Post 1: The Crux - Aka "Musings while laying in bed and writing on my phone"
Out of desperation, I sat on the side of the trail, my chamois useless against the jagged rocks.
How did I get here?
Maybe I was wrong.
Maybe I can't do this after all.
The Trans-Portugal Mountain bike race was already a monumental task on its own, but my challenge began months earlier when I stared into a foamy basin of urine.
Kidney damage leads to protein leakage, and protein leads to bubbles in your pee, and the toilet looked like the foamy head of a summer ale. It wasn't the first time I had experienced this—autoimmunity has a knack for finding creative ways to fuck with you.
Like many others, my life has been marked by a series of highs and lows. After a difficult 2022, I decided that 2023 would be different, so I signed up for three events—three attempts to prove to myself that I still had it. Trans-Portugal in May, FNLD gravel in June, and Dakota 5-0 in September. But my immune system has no respect for my calendar.

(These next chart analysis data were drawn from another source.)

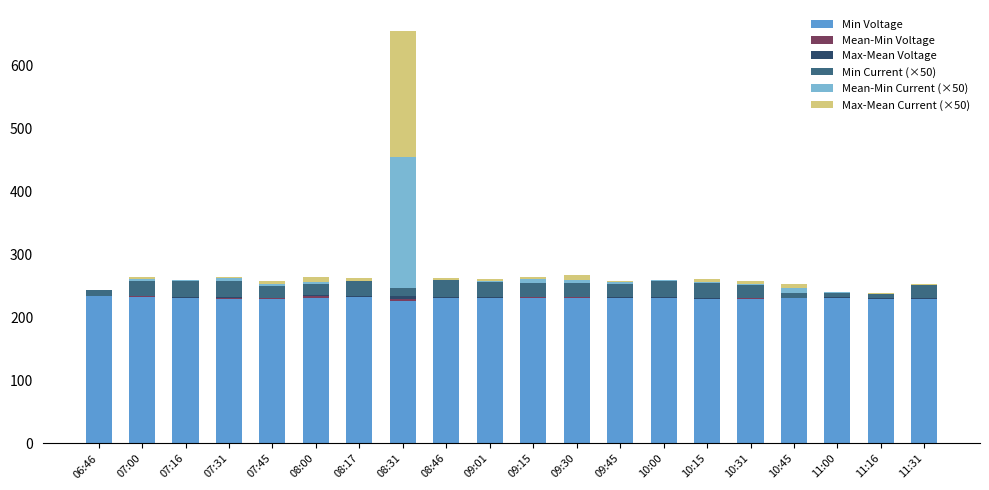

At which category is the sum across all series the highest?

08:31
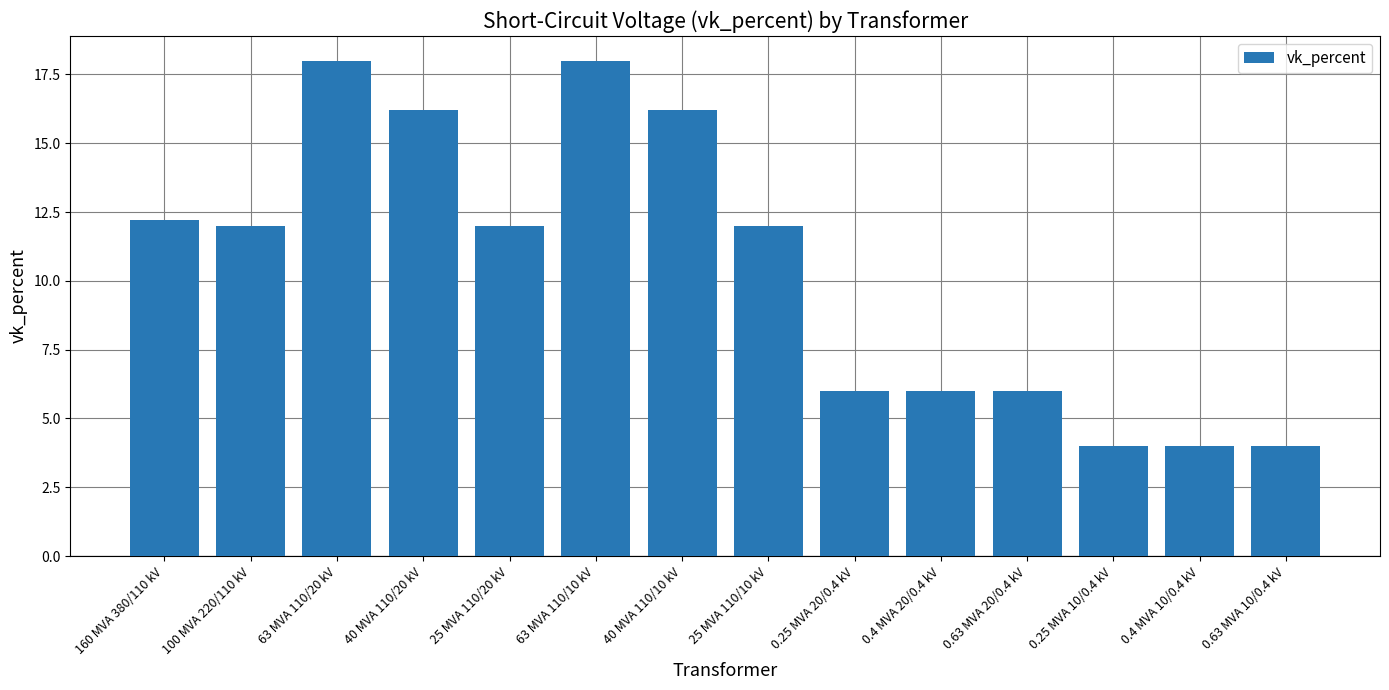

What is the label of the 10th bar from the left?

0.4 MVA 20/0.4 kV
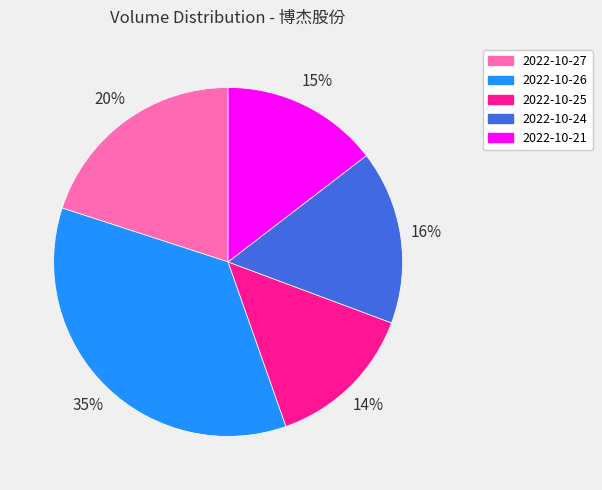

Count the number of slices in the pie.

5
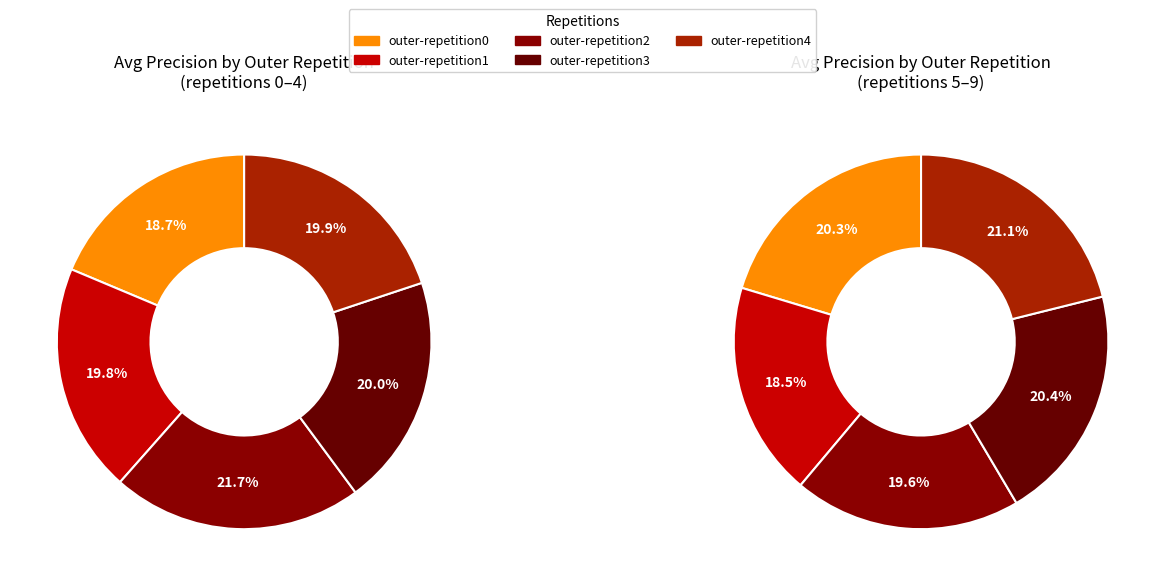

Is there any slice that represents more than half of the pie?

No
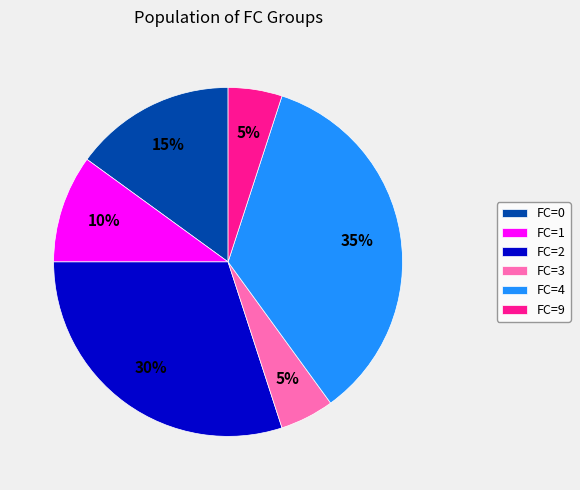

The FC=4 slice represents 41% of the pie. True or false?

False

And now I have a choice to make. I can either give up or keep taking steps forward, doing anything I can to make even the slightest progress.
Training for an eight-day mountain bike stage race -- with stages averaging seven hours -- is challenging to perfect but you do the best you can. My best effort involved a 17-hour training week, during which I received one of two monoclonal antibody infusions to eliminate my B-immune cells—the ones that protect you against COVID and other viruses. Regardless of whether my fitness was improving, the training-induced sodium loss was doing wonders to reduce the extra fluid building up on my shins.
With my lab values and compromised kidney function holding steady in the weeks leading up to the race, there seemed to be no compelling reason why I couldn't attempt the north-south crossing of Portugal on dirt and cobbles. In the absence of a clear no, I assumed the answer was yes. So, after arriving at the airport, I was shuttled to Lisbon, having received a last-minute plea from my nephrologist begging me to avoid dehydration.
And now I find myself on the side of the trail, somewhere between Paso de Regura and Fornos de Algodres. It's only the first stage (supposed to be the second, but the airline lost my bike), and my body has already given out. Hours of high-intensity climbing in unfamiliar heat have robbed me of my ability to push on the pedals. I've also lost my ability to sweat. And for the past hour, the fluids I've consumed have rapidly evacuated via alternative means before ever reaching my bloodstream.
So much for avoiding dehydration.
How did I get here?
Maybe I was wrong.
Maybe I can't do this.
And now I have a choice to make. I can either give up or keep taking steps forward, doing anything I can to make even the slightest progress.
Crossing the finish line, closer to the time-cut than my pride allows me to admit, had a metaphorical parallel. Sixty kilometers earlier, isolated from everything I knew, I had hit rock bottom. All my struggles, all my strains, all my physical and mental health issues, manifested in that one bleak moment. And yet, I rose, relying on no one and in control of my own well-being. Apparently, I'm a phoenix or something.
When we look around, we are inundated with apparent perfection. However, we do ourselves a disservice by judging our-self based on an incomplete understanding of others. The truth is, we may not always be able to move with the speed and grace that we prefer, but we can continue moving at the pace we can manage—and doing so makes us superhuman.